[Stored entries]
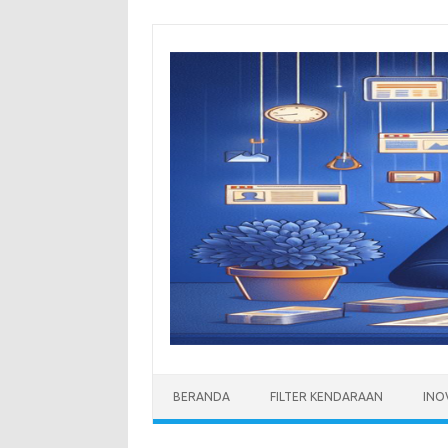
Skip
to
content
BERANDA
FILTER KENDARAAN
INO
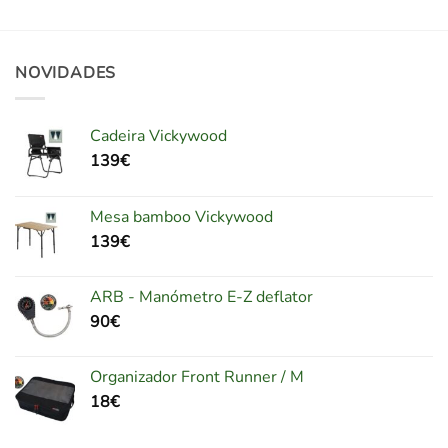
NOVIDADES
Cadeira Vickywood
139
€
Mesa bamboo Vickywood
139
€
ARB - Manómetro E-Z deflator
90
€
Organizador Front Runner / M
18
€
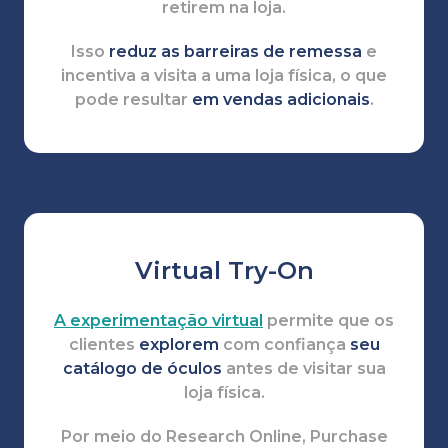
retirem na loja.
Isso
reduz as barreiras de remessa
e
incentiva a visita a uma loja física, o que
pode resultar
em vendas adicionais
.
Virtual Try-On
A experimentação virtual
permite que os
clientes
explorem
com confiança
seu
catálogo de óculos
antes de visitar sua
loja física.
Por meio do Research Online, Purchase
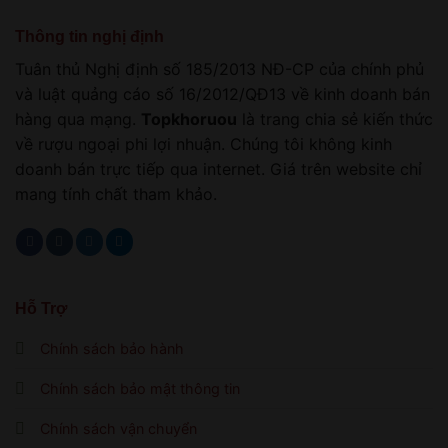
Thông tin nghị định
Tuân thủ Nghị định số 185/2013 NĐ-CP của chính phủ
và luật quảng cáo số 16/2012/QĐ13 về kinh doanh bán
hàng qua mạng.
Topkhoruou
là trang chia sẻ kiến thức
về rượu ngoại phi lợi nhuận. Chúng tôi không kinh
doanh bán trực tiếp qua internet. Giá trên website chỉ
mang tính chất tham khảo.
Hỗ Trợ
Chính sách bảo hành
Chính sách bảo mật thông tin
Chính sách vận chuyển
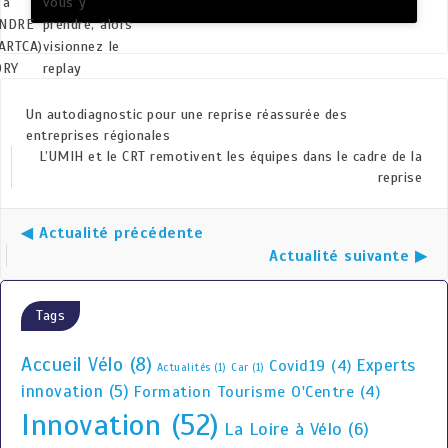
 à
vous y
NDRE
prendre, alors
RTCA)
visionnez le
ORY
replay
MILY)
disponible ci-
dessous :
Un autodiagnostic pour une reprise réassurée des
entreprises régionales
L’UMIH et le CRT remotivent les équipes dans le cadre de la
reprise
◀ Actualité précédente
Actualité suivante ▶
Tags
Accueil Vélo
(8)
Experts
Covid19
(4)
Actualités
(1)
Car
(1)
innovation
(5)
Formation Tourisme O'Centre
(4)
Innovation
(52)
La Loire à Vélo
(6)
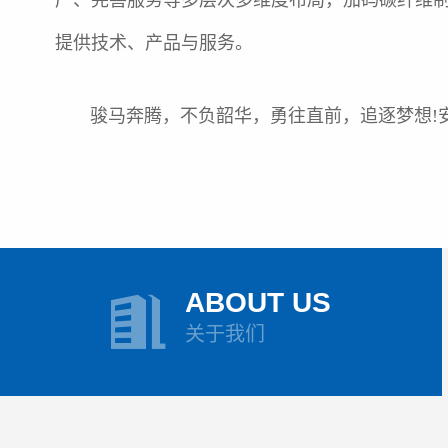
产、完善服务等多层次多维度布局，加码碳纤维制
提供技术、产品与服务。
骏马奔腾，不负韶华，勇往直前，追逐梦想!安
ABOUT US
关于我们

• Try it:
Pull out all lines in the data above that include "física".

• Solution for this problem:
incentiva a visita a uma loja física, o que
loja física.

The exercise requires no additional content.